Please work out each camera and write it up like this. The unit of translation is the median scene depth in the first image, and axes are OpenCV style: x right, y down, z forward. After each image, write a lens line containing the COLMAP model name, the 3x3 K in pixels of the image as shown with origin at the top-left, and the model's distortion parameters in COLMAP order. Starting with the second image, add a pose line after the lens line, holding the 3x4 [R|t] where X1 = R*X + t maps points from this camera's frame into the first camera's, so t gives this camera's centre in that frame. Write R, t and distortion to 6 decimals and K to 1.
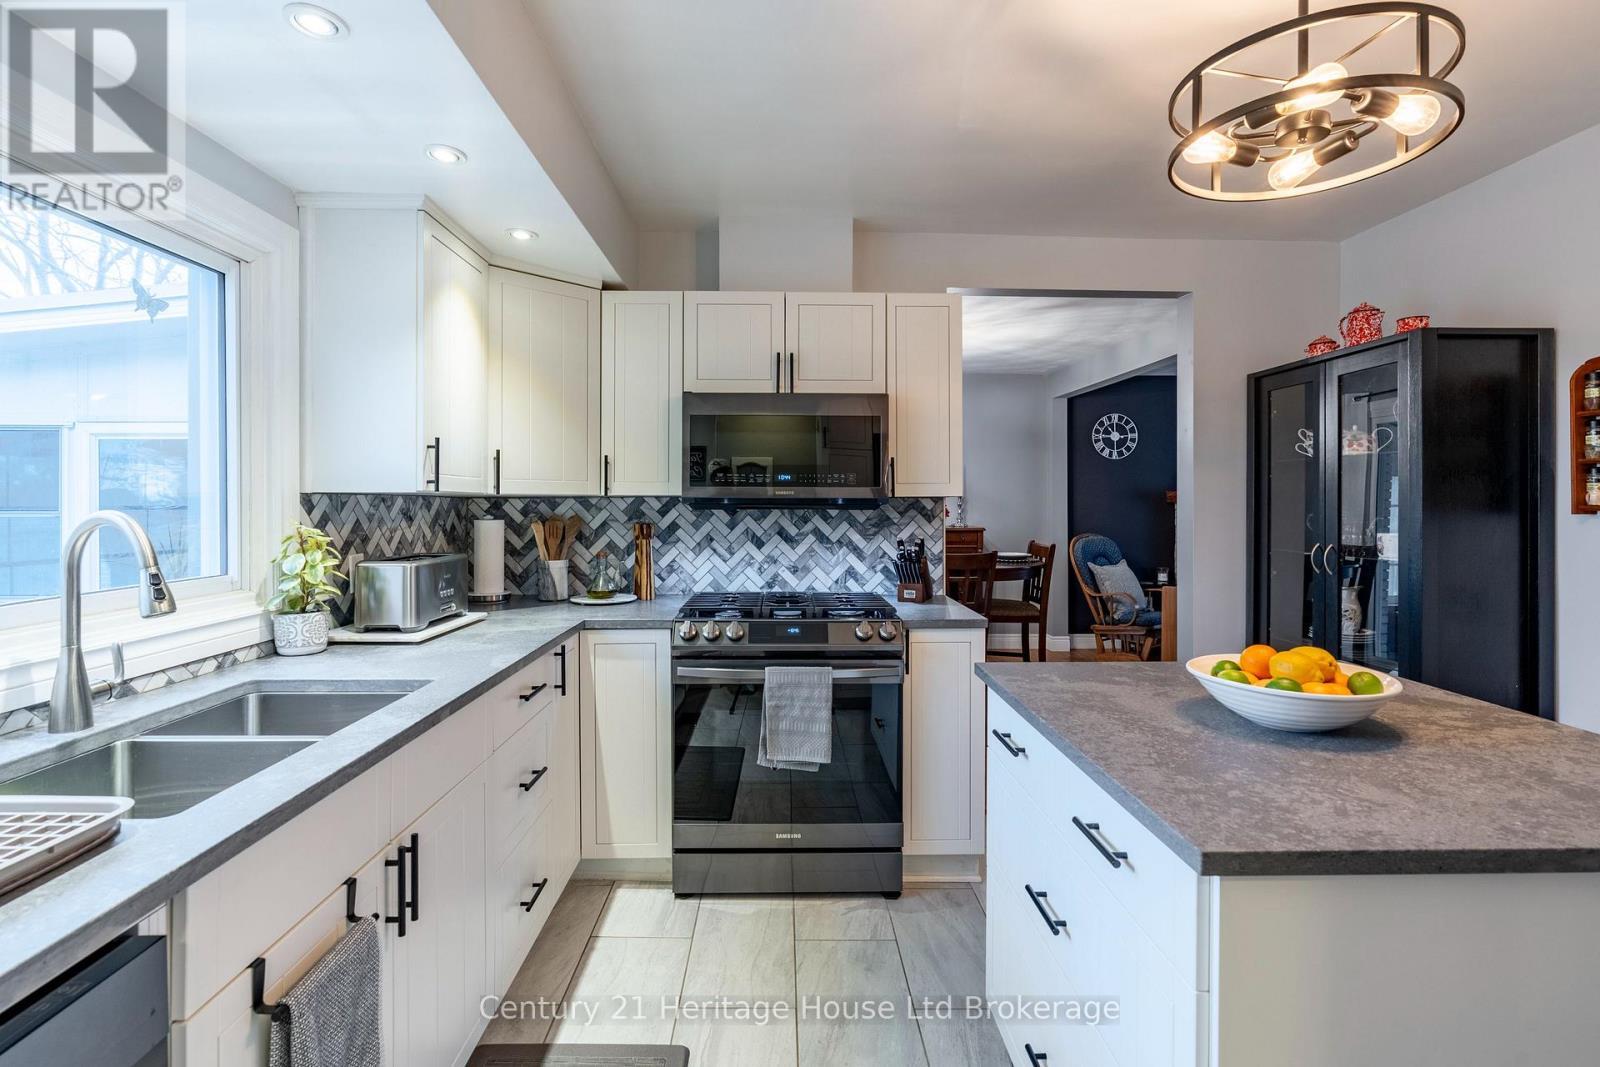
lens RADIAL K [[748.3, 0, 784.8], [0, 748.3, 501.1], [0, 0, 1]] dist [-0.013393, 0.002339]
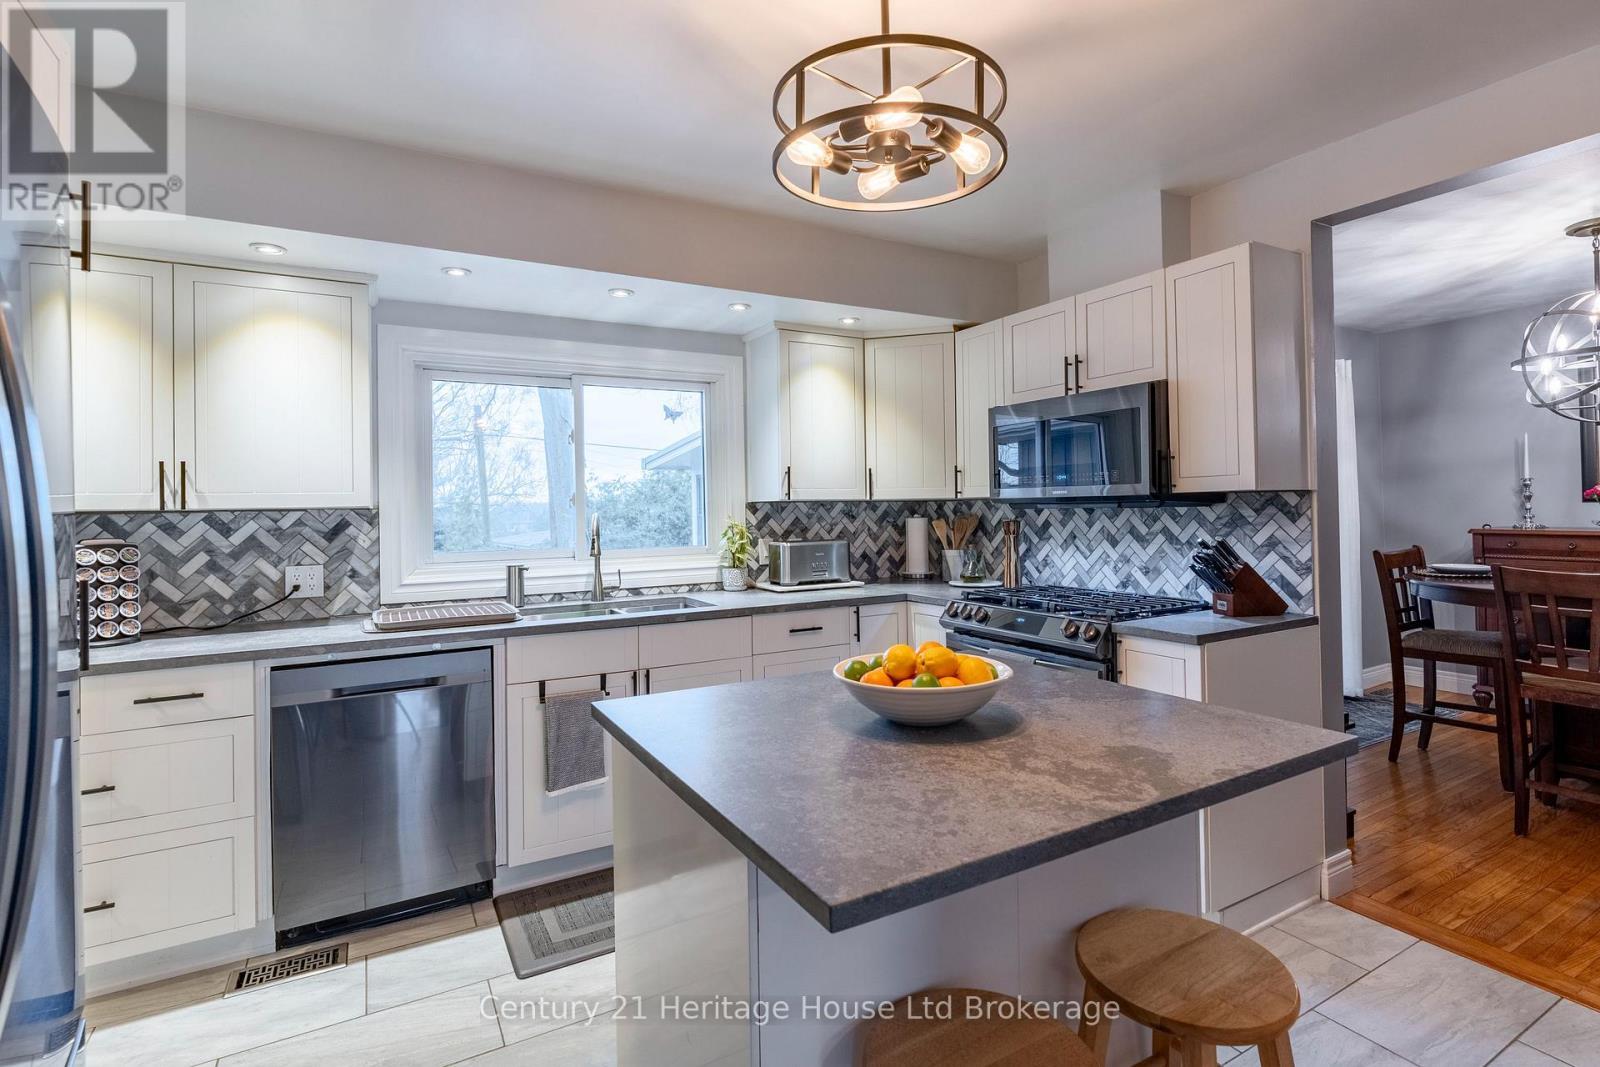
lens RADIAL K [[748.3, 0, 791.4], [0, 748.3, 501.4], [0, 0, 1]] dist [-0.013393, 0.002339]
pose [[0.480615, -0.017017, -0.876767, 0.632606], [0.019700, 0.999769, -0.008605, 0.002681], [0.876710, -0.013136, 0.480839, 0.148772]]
= = = = =
#### WHAT IS BEING ASKED:
Print the data above line for line, with no changes, and omit the pictures.

#### REPLY:
Please work out each camera and write it up like this. The unit of translation is the median scene depth in the first image, and axes are OpenCV style: x right, y down, z forward. After each image, write a lens line containing the COLMAP model name, the 3x3 K in pixels of the image as shown with origin at the top-left, and the model's distortion parameters in COLMAP order. Starting with the second image, add a pose line after the lens line, holding the 3x4 [R|t] where X1 = R*X + t maps points from this camera's frame into the first camera's, so t gives this camera's centre in that frame. Write R, t and distortion to 6 decimals and K to 1.
lens RADIAL K [[748.3, 0, 784.8], [0, 748.3, 501.1], [0, 0, 1]] dist [-0.013393, 0.002339]
lens RADIAL K [[748.3, 0, 791.4], [0, 748.3, 501.4], [0, 0, 1]] dist [-0.013393, 0.002339]
pose [[0.480615, -0.017017, -0.876767, 0.632606], [0.019700, 0.999769, -0.008605, 0.002681], [0.876710, -0.013136, 0.480839, 0.148772]]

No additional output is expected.